Admission to the Program

Students are admitted to the program after they have chosen a concentration, generally by the beginning of their junior year. At that time, students must have prepared a tentative plan and timeline for completing all of the requirements of the program, including required courses and independent work (as outlined below), as well as any prerequisites for the selected courses. For enrollment or questions contact Tara Zigler, program manager.

Program of Study

Students are required to take a total of five courses and earn at least a B- for each course: one of the "Foundations of Statistics" courses, one of the "Foundations of Machine Learning" courses, and three elective courses.

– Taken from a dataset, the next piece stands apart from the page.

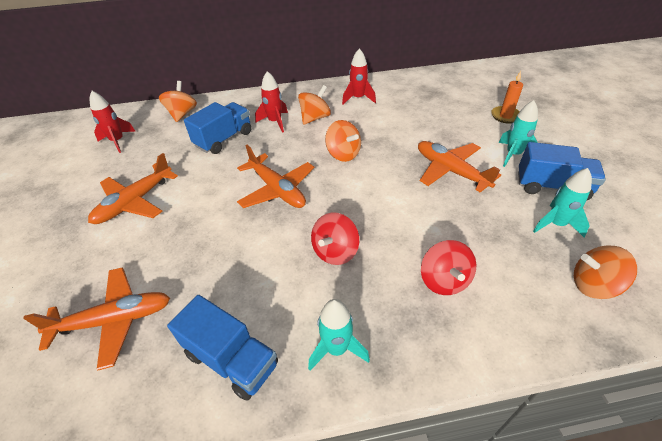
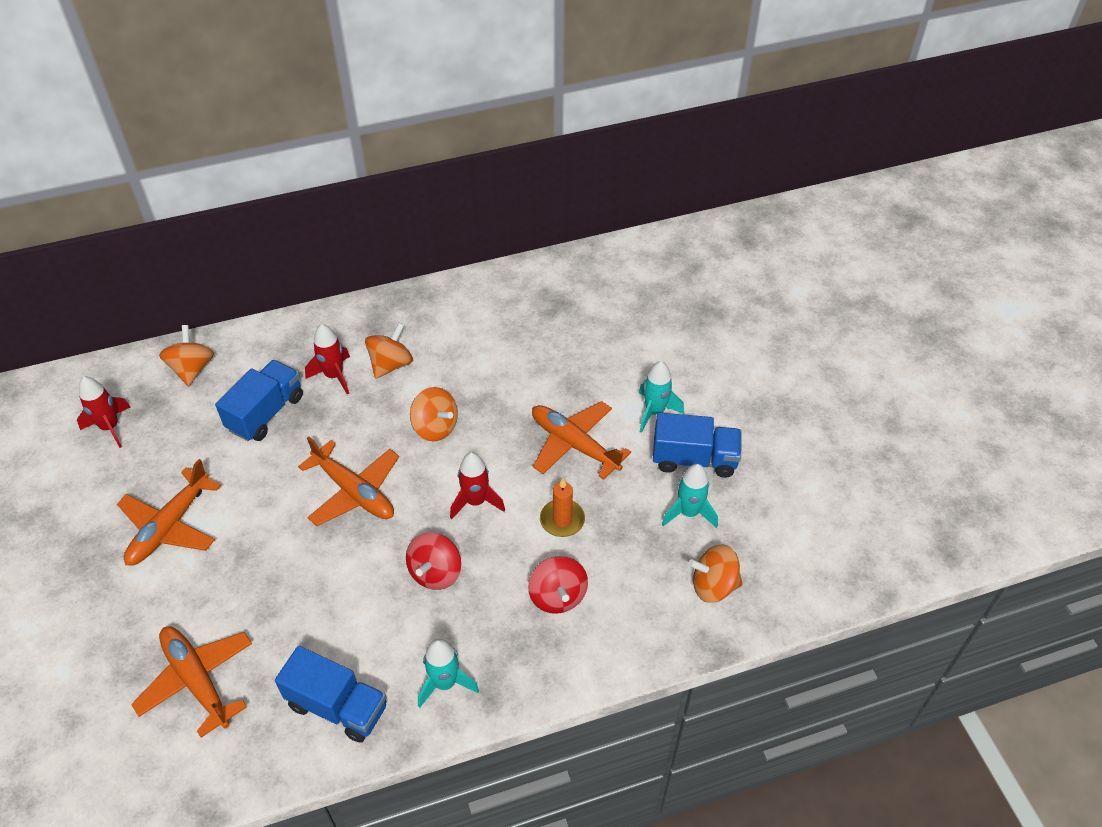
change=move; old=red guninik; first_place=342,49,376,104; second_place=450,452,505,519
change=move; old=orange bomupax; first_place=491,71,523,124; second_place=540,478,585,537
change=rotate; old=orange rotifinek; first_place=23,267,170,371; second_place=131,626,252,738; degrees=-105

With all necessary permissions, advanced students may also take approved graduate-level courses. Students may count at most two courses from their departmental concentration or another certificate program toward this certificate program.

Students are also required to complete a thesis or at least one term of independent work in their junior or senior year on a topic that makes substantial application or study of machine learning or statistics. This work may be used to satisfy the requirements of both the program and the student's department of concentration. Submission is due on the same date as your department deadline for thesis or junior independent work. All work will be reviewed by the Statistics and Machine Learning certificate committee. At the end of academic each year, there will be a public poster session for students to present their work to each other, to other students, and to the faculty.

Finally, students are encouraged to attend one of the Statistics and Machine Learning colloquia on campus. These include the Wilks Statistics Seminar, the Machine Learning Seminar, the Political Methodology Seminar, and the Quantitative and Computational Biology Seminar.

Courses

One of the following courses (Foundations of Statistics)

ECO 202 Statistics and Data Analysis for Economics
EEB 355 Introduction to Statistics for Biology (also MOL 355)
ORF 245 Fundamentals of Engineering Statistics
POL 345 Quantitative Analysis and Politics
PSY 251 Quantitative Methods
WWS 200 Statistics for Social Science

One of the following courses (Foundations of Machine Learning)

COS 424 Interacting with Data
ORF 350 Analysis of Big Data

Three of the following courses (including those above, with permission)

Machine Learning
COS 401 Introduction to Machine Translation
COS 402 Artificial Intelligence
ELE 218 Learning Theory and Epistemology
ORF 418 Optimal Learning

Theory
MAT 385 Probability Theory
ORF 309 Probability and Stochastic Systems
ORF 473 Special Topics in Operations Research and Financial Engineering: Stochastic calculus

Applied Statistics
ECO 302 Econometrics
ECO 312 Econometrics: A Mathematical Approach
ECO 313 Econometric Applications
ELE 480 FMRI Decoding: Reading Minds Using Brain Scans
ELE 486 Transmission and Compression of Information
GEO 422 Data, Models, and Uncertainty in the Natural Sciences
MOL 436 Statistical Methods for Genomic Data
ORF 405 Regression and Time Series
POL 346 Applied Quantitative Analysis

Certificate of Proficiency

Students who fulfill the program requirements receive a certificate upon graduation.